Your book is called "Grace (Eventually)." But I thought the deal is that if I get to the right spiritual place I will be in perpetual grace. Are you saying instead it's "Grace eventually," not "Grace now," and not "Grace permanently"?
I think it's very frustrating and if I were God I would have a completely different system. I would have a magic wand and I would touch people with it, and help them be struck well. But nobody cares about what would work for me spiritually. My experience is that grace is never in the direction you are looking for it and it never even vaguely resembles what you think decent grace might look like. It's like a shift, it's like a breath, it's like a pause. But then an hour later or three days later real life rears its ugly head again and it's dicey, life is, and it's a mess. We're in our seventh year of the most catastrophic and appalling administration we've ever had and any place of calm or surrender or spiritual equilibrium we can get to will be hard won.

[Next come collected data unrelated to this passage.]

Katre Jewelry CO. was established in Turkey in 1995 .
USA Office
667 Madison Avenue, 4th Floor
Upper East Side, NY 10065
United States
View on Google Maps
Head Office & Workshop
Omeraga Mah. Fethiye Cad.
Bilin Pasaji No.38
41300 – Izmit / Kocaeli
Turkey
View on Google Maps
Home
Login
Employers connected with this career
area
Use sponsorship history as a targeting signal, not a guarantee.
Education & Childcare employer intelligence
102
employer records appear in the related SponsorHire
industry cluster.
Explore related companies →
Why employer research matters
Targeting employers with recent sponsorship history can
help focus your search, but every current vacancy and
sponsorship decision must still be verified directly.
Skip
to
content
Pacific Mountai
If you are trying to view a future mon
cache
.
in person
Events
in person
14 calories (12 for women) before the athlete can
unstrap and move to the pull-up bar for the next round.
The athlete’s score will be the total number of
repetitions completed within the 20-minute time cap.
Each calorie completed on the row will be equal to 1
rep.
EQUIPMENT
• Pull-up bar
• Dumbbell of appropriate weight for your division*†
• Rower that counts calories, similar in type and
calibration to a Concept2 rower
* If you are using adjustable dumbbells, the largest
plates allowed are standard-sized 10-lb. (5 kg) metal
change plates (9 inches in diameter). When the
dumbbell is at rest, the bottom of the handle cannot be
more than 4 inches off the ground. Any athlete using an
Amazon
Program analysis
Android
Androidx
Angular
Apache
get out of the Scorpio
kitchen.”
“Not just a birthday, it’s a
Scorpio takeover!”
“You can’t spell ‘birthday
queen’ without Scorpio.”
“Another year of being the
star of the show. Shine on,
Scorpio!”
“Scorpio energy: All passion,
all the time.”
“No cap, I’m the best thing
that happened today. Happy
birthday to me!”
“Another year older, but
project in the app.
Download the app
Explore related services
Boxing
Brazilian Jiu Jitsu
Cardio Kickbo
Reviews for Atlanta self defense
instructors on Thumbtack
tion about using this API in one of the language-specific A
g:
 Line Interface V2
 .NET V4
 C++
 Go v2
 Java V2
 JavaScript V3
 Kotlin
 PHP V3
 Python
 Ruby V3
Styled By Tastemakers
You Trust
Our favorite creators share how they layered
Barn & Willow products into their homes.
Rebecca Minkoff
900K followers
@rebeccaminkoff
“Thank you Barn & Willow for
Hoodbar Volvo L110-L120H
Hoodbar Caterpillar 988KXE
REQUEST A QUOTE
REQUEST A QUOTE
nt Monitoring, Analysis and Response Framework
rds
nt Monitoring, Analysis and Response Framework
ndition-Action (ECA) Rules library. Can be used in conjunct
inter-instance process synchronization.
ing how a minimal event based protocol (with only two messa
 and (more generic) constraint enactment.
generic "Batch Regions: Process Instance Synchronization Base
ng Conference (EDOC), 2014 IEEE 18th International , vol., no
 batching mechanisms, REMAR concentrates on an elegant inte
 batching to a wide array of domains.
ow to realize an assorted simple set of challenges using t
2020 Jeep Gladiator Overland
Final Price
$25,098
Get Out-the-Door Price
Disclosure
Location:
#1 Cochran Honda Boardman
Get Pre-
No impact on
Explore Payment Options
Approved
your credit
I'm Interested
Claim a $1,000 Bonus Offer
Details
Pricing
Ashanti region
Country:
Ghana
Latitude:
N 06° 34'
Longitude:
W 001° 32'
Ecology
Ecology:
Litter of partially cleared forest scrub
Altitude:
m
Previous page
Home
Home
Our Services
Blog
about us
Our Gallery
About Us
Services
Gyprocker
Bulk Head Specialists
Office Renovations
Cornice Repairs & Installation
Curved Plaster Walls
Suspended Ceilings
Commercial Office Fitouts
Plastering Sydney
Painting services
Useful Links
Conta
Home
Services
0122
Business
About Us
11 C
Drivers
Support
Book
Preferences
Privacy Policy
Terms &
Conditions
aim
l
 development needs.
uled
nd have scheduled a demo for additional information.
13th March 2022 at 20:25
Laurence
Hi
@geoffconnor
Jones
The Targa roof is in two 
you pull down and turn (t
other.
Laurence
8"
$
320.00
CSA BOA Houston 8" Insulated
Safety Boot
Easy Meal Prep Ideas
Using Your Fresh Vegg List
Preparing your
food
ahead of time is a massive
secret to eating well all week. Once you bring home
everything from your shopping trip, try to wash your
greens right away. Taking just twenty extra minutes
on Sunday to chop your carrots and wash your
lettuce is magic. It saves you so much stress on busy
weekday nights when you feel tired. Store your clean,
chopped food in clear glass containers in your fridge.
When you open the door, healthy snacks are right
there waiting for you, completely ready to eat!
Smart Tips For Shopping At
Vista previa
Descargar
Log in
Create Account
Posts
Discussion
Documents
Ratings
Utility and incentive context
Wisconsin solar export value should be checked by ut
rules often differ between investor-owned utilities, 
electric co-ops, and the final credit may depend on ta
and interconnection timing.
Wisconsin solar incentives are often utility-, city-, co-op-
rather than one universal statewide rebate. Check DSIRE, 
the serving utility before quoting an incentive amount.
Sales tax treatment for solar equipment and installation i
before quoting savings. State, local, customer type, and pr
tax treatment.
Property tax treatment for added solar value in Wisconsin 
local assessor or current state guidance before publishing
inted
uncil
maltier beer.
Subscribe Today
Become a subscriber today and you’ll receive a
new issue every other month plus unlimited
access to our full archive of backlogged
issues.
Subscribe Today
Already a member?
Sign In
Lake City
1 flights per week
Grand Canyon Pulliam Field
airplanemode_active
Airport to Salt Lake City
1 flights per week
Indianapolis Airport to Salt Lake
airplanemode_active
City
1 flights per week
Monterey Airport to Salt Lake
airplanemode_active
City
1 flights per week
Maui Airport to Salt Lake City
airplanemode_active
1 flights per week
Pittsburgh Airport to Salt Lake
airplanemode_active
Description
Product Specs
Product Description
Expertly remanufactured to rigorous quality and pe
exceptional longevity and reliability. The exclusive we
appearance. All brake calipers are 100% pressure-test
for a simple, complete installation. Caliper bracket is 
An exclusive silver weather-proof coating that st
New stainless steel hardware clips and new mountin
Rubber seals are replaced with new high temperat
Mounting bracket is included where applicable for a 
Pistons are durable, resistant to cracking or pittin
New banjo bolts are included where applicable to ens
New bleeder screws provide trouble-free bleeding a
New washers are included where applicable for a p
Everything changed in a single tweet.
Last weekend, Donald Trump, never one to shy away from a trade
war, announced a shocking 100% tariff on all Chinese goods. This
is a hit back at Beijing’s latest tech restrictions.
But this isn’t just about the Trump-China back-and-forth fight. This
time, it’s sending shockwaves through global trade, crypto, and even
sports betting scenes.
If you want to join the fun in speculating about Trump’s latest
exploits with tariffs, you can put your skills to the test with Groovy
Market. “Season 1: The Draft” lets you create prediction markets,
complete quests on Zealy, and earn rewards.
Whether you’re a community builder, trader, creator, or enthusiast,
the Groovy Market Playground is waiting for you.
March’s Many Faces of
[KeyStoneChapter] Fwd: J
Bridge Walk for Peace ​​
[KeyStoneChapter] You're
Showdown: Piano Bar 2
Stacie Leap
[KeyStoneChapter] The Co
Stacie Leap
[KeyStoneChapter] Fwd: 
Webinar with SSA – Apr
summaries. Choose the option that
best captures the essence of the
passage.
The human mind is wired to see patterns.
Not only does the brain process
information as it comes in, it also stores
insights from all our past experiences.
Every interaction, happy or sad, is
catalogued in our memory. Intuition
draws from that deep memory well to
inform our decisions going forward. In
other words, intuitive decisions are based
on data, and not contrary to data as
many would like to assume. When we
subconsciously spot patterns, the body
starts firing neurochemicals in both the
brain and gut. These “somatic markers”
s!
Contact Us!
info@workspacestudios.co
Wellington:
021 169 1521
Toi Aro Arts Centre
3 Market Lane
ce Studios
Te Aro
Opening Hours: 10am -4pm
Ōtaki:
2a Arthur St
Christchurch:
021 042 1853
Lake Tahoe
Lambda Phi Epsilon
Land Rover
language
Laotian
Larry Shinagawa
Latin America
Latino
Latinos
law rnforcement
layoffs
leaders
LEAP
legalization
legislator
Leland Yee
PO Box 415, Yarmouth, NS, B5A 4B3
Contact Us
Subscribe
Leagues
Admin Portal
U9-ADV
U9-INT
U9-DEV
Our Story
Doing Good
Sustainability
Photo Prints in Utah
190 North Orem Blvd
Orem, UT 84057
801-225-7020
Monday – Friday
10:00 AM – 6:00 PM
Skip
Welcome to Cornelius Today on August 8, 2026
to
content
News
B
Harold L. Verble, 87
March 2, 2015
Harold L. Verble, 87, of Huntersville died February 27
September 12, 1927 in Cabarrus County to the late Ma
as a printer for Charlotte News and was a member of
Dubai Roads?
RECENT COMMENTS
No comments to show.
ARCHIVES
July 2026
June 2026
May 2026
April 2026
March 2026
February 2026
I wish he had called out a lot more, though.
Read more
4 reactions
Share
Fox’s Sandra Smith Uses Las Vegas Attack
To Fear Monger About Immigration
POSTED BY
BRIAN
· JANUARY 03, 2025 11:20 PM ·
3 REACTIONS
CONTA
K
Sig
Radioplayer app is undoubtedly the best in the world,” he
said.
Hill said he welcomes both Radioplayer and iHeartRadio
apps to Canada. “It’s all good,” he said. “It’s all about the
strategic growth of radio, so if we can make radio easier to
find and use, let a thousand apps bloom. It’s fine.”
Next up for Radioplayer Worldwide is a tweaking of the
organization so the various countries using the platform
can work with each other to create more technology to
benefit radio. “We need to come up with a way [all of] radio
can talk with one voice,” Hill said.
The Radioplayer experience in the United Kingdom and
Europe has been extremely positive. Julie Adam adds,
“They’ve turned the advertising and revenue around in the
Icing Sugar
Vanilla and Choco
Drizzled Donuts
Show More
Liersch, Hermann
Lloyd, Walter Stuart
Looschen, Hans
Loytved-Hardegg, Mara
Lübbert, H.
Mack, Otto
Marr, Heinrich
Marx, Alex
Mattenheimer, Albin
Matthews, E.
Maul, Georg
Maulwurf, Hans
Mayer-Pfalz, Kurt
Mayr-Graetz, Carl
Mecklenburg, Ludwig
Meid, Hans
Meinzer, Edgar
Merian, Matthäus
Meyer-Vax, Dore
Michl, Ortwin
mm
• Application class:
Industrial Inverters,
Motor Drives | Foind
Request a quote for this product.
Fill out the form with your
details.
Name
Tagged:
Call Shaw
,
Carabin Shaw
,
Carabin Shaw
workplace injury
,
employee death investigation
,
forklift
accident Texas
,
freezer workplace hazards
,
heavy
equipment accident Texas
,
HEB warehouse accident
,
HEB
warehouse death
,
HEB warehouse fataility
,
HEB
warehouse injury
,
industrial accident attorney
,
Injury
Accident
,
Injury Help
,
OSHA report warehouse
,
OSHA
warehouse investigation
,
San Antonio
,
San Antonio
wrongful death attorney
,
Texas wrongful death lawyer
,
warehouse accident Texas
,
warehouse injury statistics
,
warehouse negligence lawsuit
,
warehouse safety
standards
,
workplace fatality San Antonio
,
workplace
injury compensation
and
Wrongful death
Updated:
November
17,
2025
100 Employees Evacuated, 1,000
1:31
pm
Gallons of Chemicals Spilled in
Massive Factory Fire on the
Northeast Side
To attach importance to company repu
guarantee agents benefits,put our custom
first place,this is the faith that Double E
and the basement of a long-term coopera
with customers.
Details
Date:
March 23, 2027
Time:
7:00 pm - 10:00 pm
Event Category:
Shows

It's very frustrating.
But there it is.
There it is.
I told you the story about the woman in my nail salon who wanted your book so badly that I just had to give it to her. It seems like you're writing for people in need, who have fallen off some kind of wagon and are trying to find the courage to get back on. Is it ever a burden for you?
I don't feel it as a burden. I feel like all I can share is my experiences and my belief that we're all pretty much in the same boat. Everything in the culture says that if you're a person who really loves Mary or Jesus or one of the Hindu gods or whatever, that you're not supposed to have jealousy or existential waves of judgment. And I don't think God ever said that. I think the message of Jesus is "Me too" and "It's weird down here" and "People can be really awful and the amount of suffering you're going to see around you, whether in San Francisco or Fairfax or a foreign country, is going to literally blow your mind." I work like hell but I'm also secretly kind of lazy. I do tons of benefits and stuff like that and yet I'm kind of lazy and shiftless; I take a nap every single afternoon. I have a life that allows a 45-minute nap. So what I can say to people is, "There's nothing you've thought, I haven't thought too. No matter how awful you behave I can probably relate, although the details will be different."